So if I have two nodes in a graph, and they are connected through more than one edge while having the same shortest path between them (i.e if I have node A and node B and they are connected directly through three edges : edge 1, edge 2, edge 7 (there are 3 shortest paths between them each of distance 1) so the count should return 3) How can I modify the BFS algorithm to achieve that?
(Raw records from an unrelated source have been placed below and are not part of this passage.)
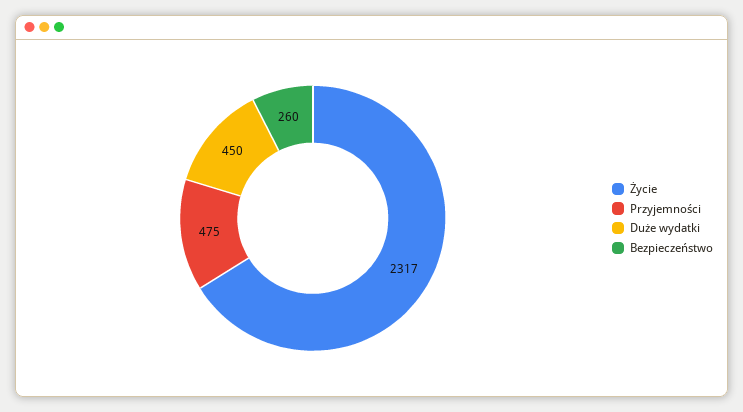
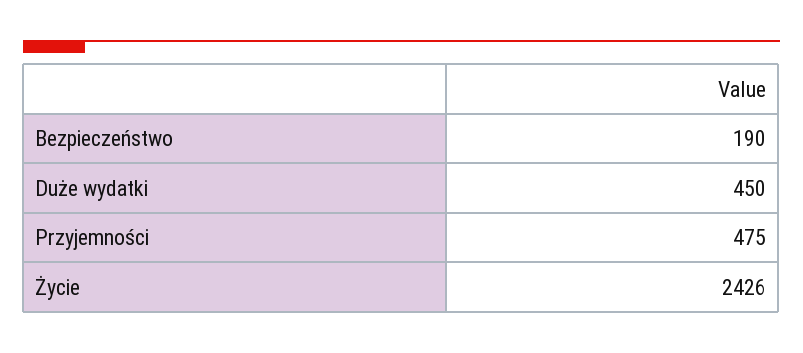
  {
-   "Życie": 2317,
+   "Życie": 2426,
    "Przyjemności": 475,
    "Duże wydatki": 450,
-   "Bezpieczeństwo": 260
+   "Bezpieczeństwo": 190
  }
This is my code, it only computes the shortest path between 2 nodes (i.e shortest path between node A and node B = a distance of 1) but not the number of these shortest paths.
Dictionary <string, int> dist = new Dictionary <string, int>();
public void BFSDegree(Graph g, string s, string p)
{
Queue<string> q = new Queue<string>();
dist.Add(s, 0);
q.Enqueue(s);
while (q.Count() != 0)
{
string j = q.Dequeue();
foreach (string h in g.adjacentTo(j))
{
if (!dist.ContainsKey(h))
{
q.Enqueue(h);
dist.Add(h, 1 + dist[j]);
}
if (j == p)
{
Console.WriteLine(" " + dist[j]);
return;
}
}
}
}
edit: This is the adjacent function, although I don't think it can be understood without posting the whole graph class, so I can post the whole class if you want.
Dictionary <string, Hashset<string>> dic = new Dictionary <string, Hashset<string>> ();
public IEnumerable<string> adjacentTo(string v)
{
return dic[v];
}